Harvesting

To ingest the harvested metadata into the portal,

Locations

Download:
https://github.com/EHRI/10.3-ingest-tool
Installation:
/var/opt/ingestion1.1
Config files:
/var/opt/.EHRI/

Configuration

The ingest uses a json configuration per data collection, which is usually all the files belonging to one institution. These can be found in /var/opt/.EHRI/.

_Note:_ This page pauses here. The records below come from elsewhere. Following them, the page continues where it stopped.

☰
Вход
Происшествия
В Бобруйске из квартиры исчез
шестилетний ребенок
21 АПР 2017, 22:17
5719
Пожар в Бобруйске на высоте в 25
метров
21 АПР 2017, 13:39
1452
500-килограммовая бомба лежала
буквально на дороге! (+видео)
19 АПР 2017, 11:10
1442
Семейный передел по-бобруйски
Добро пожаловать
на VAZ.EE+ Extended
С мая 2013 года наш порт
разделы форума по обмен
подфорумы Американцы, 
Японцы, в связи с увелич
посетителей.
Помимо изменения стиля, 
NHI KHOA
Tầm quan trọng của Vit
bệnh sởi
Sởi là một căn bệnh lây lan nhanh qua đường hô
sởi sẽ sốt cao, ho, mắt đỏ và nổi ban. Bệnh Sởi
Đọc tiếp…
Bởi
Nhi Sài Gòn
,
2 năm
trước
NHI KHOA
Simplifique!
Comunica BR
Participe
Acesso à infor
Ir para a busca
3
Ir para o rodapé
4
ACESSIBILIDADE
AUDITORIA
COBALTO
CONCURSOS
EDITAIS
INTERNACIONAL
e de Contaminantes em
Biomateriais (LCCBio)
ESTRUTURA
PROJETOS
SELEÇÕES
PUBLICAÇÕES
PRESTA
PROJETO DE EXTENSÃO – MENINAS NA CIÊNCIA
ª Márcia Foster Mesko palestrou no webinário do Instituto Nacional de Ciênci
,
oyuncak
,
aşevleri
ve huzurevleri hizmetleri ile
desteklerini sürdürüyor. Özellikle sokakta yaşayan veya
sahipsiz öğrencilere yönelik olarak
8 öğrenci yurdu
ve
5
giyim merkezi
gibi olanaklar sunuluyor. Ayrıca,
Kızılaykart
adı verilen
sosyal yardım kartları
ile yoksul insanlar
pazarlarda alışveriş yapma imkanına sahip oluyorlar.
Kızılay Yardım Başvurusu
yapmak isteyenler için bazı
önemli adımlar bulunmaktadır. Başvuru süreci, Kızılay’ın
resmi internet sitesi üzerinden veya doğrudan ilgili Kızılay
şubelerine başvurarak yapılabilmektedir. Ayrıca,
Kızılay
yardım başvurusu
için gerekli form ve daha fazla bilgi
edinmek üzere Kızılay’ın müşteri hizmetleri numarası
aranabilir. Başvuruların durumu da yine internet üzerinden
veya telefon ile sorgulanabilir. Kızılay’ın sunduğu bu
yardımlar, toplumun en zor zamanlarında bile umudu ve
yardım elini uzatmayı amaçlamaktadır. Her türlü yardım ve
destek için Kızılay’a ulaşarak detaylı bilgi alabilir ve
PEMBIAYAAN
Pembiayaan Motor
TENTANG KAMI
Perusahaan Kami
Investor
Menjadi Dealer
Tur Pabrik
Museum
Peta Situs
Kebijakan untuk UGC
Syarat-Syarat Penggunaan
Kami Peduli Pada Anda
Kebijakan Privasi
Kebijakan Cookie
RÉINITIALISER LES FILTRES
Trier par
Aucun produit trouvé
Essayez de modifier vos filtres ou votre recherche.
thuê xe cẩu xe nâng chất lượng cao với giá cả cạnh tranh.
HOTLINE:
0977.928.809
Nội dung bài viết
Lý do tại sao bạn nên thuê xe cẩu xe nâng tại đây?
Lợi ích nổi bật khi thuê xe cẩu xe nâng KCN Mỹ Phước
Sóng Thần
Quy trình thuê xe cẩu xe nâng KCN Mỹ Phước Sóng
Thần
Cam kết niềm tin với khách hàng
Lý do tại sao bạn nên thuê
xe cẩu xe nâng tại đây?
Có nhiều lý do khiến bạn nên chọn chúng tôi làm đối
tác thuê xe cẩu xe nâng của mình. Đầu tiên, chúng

This configuration deals with the following:

  • name - human readable identification, usually the name of the CHI
  • ingestPropertyFile - path to the local mapping file from EAD to graph properties
  • repositoryName - the identifier in the graph db to which these files need to be ingested
  • repository - url of the ingest-service to the graph db
  • enrichments -
  • allowUpdate - boolean to indicate whether the changes will be committed
  • log - path to local log file of this ingest
  • tolerant - boolean to indicate whether an the ingest should continue after a single invalid item. Use with caution.

NB: ingestPropertyFile: During ingest the fields in the EAD files are mapped to the corresponding properties in the graph database. Property files are used for this, they can be tweaked for each source CHI. By default the generic.properties can be used.

Run script

/var/opt/ingestion1.1/run.bash

Running this will start a start a service on localhost:<port> with a GUI.